What @nhuurre brought up and should be discussed now for this release is what to do if _lpdf/_lpmf is supplied (propto=true/false or disallow).

And whether we want to change the order of arguments. I would want to avoid duplicate signatures for lpmf functions.

I agree. This is why I would be ok with changing it now…even though it would be quite a bit of work.

Had a think about this.

I think:

reduce_sum(mydensity_lpmf, counts, gs, mu)

Should compile with propto = false (or whichever it is that includes all the constants).

And:

reduce_sum(mydensity, counts, gs, mu)

Should be an error.

Also I’m down to change the partial sum function from:

real f(int, int, real[], ...)

To:

real f(real[], int, int, ...)

It’s just a matter of swapping doc. Good catches on these @nhuurre!

Great. So let’s change this such that the sliced data is in the first argument of the user supplied reducer, the start and end indices go in 2nd and 3rd place.

As a prospect, we should allow for

reduce_sum_propto

as @nhuurre points out.
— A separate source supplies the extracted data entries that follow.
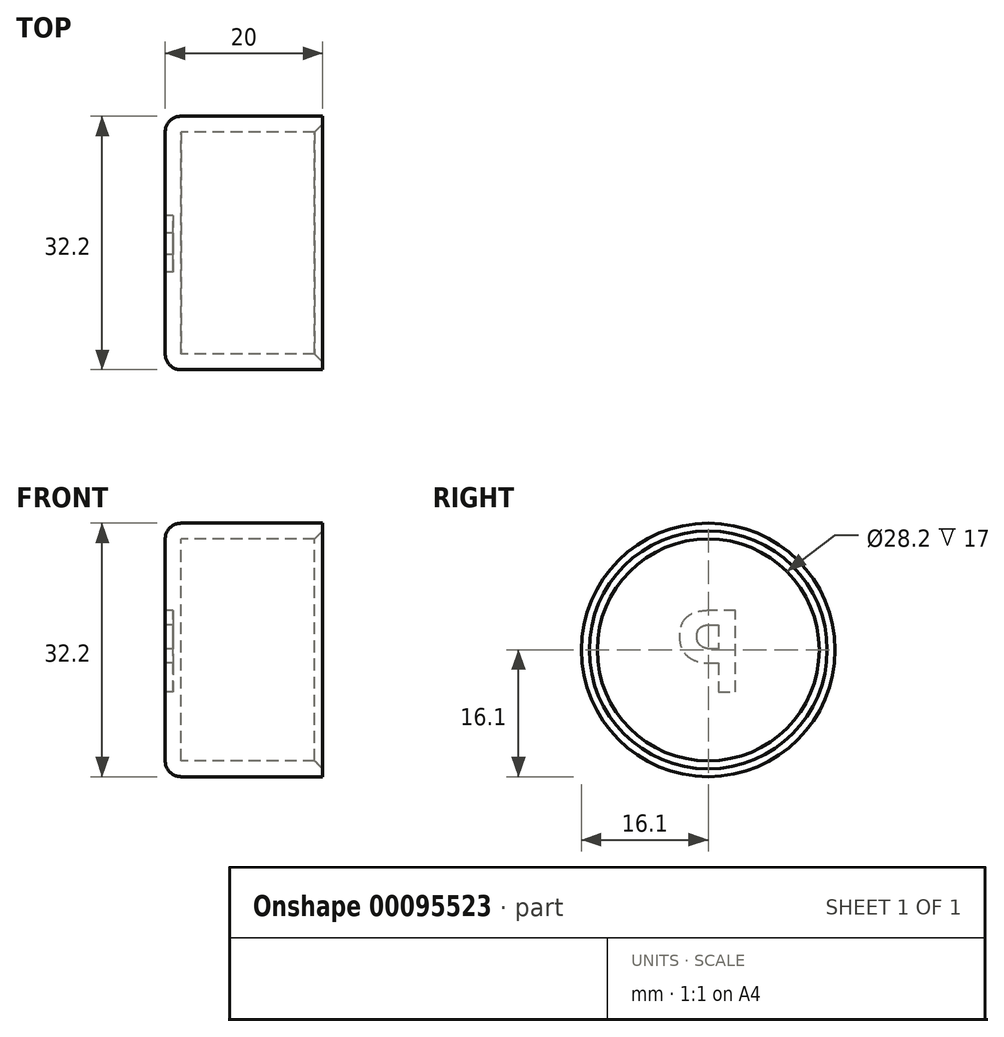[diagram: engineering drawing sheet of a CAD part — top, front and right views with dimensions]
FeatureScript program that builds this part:
annotation { "Feature Type Name" : "Feature", "Feature Type Description" : "" }
export const myFeature = defineFeature(function(context is Context, id is Id, definition is map)
    precondition{}
    {
        {
            var Q0;
            Q0=qCreatedBy(makeId("Right.planeOp"),FACE);
            var sketch = newSketch(context, id + "F0", { "sketchPlane" : qUnion([Q0])});
            skCircle(sketch, "E0", {"center": v(0, 0) * mm, "radius": 14.1 * mm});
            skCircle(sketch, "E1.0", {"center": v(0, 0) * mm, "radius": 16.1 * mm});
            skSolve(sketch);
        }
        {
            var Q0;
            Q0=makeQuery(id+"F0.imprint","IMPRINT",FACE,{"disambiguationData":[TD([[makeQuery(id+"F0.imprint","IMPRINT",EDGE,{"derivedFrom":sQuery(id+"F0.wireOp",EDGE,"E0")}),-1.0]])]});
            extrude(context, id + "F1", {"entities" : qUnion([Q0]), "depth" : 20 * mm});
        }
        {
            var Q0;
            Q0=makeQuery(id+"F0.imprint","IMPRINT",FACE,{"disambiguationData":[TD([[makeQuery(id+"F0.imprint","IMPRINT",EDGE,{"derivedFrom":sQuery(id+"F0.wireOp",EDGE,"E0")}),1.0]])]});
            extrude(context, id + "F2", {"entities" : qUnion([Q0]), "operationType" : NewBodyOperationType.ADD, "depth" : 2 * mm});
        }
        {
            var Q0;
            Q0=makeQuery(id+"F1.opExtrude","CAP_EDGE",EDGE,{"disambiguationData":[OSD([sQuery(id+"F0.wireOp",EDGE,"E0")])],"isStart":false});
            chamfer(context, id + "F3", {"entities" : qUnion([Q0]), "width" : 1 * mm, "tangentPropagation" : true});
        }
        {
            var Q0;
            Q0=makeQuery(id+"F1.opExtrude","CAP_EDGE",EDGE,{"disambiguationData":[OSD([sQuery(id+"F0.wireOp",EDGE,"E1.0")])],"isStart":true});
            fillet(context, id + "F4", {"entities" : qUnion([Q0]), "radius" : 2 * mm, "tangentPropagation" : true, "allowEdgeOverflow" : false});
        }
        {
            var Q0;
            {var subQ0=sQuery(id+"F0.wireOp",EDGE,"E0");Q0=makeQuery(id+"F2.boolean.opBoolean","MERGE",FACE,{"derivedFrom":[makeQuery(id+"F1.opExtrude","CAP_FACE",FACE,{"disambiguationData":[OSD([subQ0,sQuery(id+"F0.wireOp",EDGE,"E1.0")])],"isStart":true}),makeQuery(id+"F2.opExtrude","CAP_FACE",FACE,{"disambiguationData":[OSD([subQ0])],"isStart":true})]});}
            var sketch = newSketch(context, id + "F5", { "sketchPlane" : qUnion([Q0])});
            skText(sketch, "E2", { "text": "P", "fontName": "OpenSans-Bold.ttf"});
            const initialGuessF5  = {"E2": [-0.00478, -0.00536, 1, 0, 0.01044]};
            skSetInitialGuess(sketch, initialGuessF5);
            skSolve(sketch);
        }
        {
            var Q0;
            Q0 = qSketchRegion(id + "F5", true);
            extrude(context, id + "F6", {"entities" : qUnion([Q0]), "operationType" : NewBodyOperationType.REMOVE, "oppositeDirection" : true, "depth" : 1 * mm});
        }
    });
The propto flavour would lead to calls of the unnormalised densities as described (propto=true as template argument given to the user-functor which must be a lpdf or lpmf). That last thing would be a stanc3 only thing to handle, right? This should be done for the 2.24 release given that it is a new feature.

We probably could have caught this earlier, but I really think here the utility of a release candidate shows as now far more eyes are on this. I like it.

The whole reduce_sum_propto will be a stanc3 thing yes. We first need to settle the issue Niko posted above (change to _lupdf) and then decide on the exact formulation.

Just edit the .hpp of a few prototypes and change propto=false to propto=true to do experiments with this.

Changing the .hpp file won’t cause a rebuild cause the .stan file will be older than the .hpp.